▶ **Work item**
Transcribe word for word the lines of the listing below, starting at the line containing "zgodnie z kalendarzem bilansów, pozwala na" and ending at the line containing "temat chorób i zaburzeń występujących w danej", with both of those lines included.
---*---
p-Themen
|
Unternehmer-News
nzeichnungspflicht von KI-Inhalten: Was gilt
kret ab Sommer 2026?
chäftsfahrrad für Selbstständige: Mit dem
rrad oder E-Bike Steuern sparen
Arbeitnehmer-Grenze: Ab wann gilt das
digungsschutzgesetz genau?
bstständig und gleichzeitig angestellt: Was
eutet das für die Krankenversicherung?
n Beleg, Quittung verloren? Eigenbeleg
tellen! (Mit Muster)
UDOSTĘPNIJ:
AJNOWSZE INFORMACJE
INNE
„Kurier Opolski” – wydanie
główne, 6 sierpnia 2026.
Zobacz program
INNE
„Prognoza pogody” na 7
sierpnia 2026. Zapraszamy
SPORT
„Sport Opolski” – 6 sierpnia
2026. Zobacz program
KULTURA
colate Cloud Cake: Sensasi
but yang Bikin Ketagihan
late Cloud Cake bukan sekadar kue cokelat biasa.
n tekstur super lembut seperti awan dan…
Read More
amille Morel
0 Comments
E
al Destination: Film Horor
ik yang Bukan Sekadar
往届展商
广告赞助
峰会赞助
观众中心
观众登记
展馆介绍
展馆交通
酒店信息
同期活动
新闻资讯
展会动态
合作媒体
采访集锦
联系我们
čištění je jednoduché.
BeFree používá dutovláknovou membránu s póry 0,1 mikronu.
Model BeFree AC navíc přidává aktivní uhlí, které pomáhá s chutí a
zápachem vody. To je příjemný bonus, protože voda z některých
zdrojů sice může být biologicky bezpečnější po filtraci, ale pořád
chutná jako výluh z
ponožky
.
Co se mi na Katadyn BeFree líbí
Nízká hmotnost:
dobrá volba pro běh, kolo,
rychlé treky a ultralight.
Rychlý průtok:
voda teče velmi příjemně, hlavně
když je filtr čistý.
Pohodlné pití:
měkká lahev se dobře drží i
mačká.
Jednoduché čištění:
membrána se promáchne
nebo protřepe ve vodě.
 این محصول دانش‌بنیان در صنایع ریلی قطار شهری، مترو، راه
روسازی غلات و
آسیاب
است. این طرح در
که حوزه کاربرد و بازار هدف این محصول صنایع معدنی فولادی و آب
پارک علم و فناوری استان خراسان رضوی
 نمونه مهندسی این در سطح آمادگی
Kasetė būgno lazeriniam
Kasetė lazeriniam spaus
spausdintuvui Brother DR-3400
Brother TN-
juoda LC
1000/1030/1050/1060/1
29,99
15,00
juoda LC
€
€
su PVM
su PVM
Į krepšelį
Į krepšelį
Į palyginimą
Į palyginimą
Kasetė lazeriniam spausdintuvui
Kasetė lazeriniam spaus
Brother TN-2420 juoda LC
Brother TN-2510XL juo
---*---
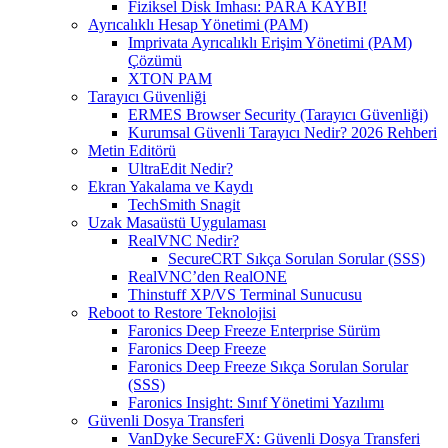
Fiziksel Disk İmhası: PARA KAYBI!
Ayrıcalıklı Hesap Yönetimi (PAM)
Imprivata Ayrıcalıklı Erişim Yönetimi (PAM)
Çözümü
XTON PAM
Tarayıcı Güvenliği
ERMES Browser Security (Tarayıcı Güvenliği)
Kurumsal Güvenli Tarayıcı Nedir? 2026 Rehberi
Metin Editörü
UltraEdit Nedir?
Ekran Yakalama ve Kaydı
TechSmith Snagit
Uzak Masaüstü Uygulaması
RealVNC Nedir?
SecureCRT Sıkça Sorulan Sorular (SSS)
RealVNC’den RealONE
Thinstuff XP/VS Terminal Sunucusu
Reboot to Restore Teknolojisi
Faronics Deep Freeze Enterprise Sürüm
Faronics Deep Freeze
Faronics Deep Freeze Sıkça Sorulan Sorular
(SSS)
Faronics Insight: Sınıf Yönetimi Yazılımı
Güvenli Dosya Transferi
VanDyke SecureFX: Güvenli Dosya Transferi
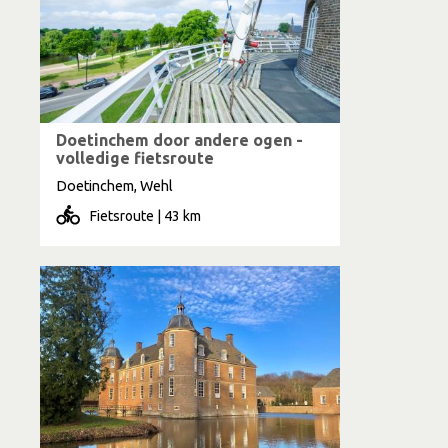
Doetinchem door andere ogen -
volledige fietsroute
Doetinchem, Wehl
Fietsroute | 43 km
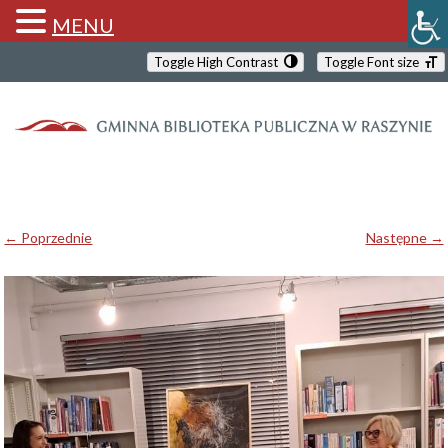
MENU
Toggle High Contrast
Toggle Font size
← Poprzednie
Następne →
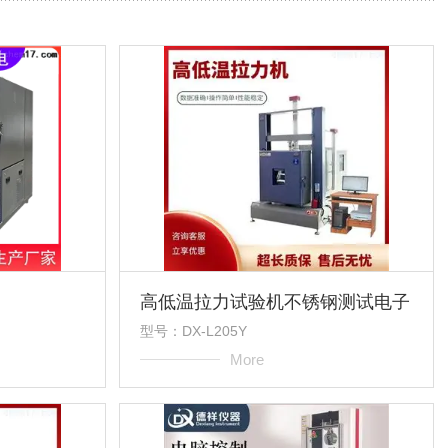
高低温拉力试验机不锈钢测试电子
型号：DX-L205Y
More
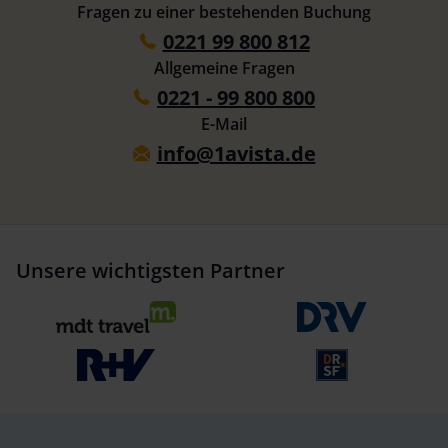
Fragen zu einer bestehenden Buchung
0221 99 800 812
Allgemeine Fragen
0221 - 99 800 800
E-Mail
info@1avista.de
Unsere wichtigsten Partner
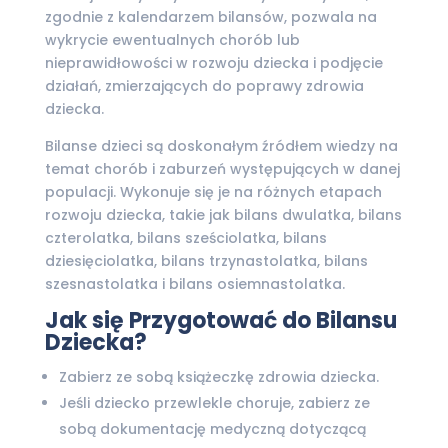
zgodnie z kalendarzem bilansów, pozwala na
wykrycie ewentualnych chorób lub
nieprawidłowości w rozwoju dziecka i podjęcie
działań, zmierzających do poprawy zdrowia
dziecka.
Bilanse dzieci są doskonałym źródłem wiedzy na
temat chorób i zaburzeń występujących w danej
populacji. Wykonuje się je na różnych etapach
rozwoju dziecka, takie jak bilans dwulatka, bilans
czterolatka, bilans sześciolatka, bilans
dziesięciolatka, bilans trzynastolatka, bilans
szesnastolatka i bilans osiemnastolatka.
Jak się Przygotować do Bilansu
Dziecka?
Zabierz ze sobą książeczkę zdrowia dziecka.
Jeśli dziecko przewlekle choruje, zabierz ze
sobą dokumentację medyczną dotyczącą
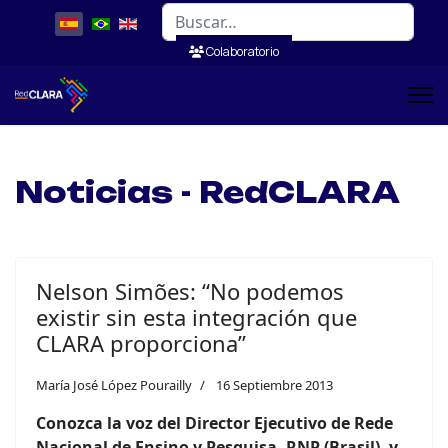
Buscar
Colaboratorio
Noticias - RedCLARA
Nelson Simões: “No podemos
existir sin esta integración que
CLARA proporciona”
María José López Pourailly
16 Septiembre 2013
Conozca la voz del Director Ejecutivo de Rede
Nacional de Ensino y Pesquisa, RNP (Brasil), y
---*---
▶ **Result below**
zgodnie z kalendarzem bilansów, pozwala na
wykrycie ewentualnych chorób lub
nieprawidłowości w rozwoju dziecka i podjęcie
działań, zmierzających do poprawy zdrowia
dziecka.
Bilanse dzieci są doskonałym źródłem wiedzy na
temat chorób i zaburzeń występujących w danej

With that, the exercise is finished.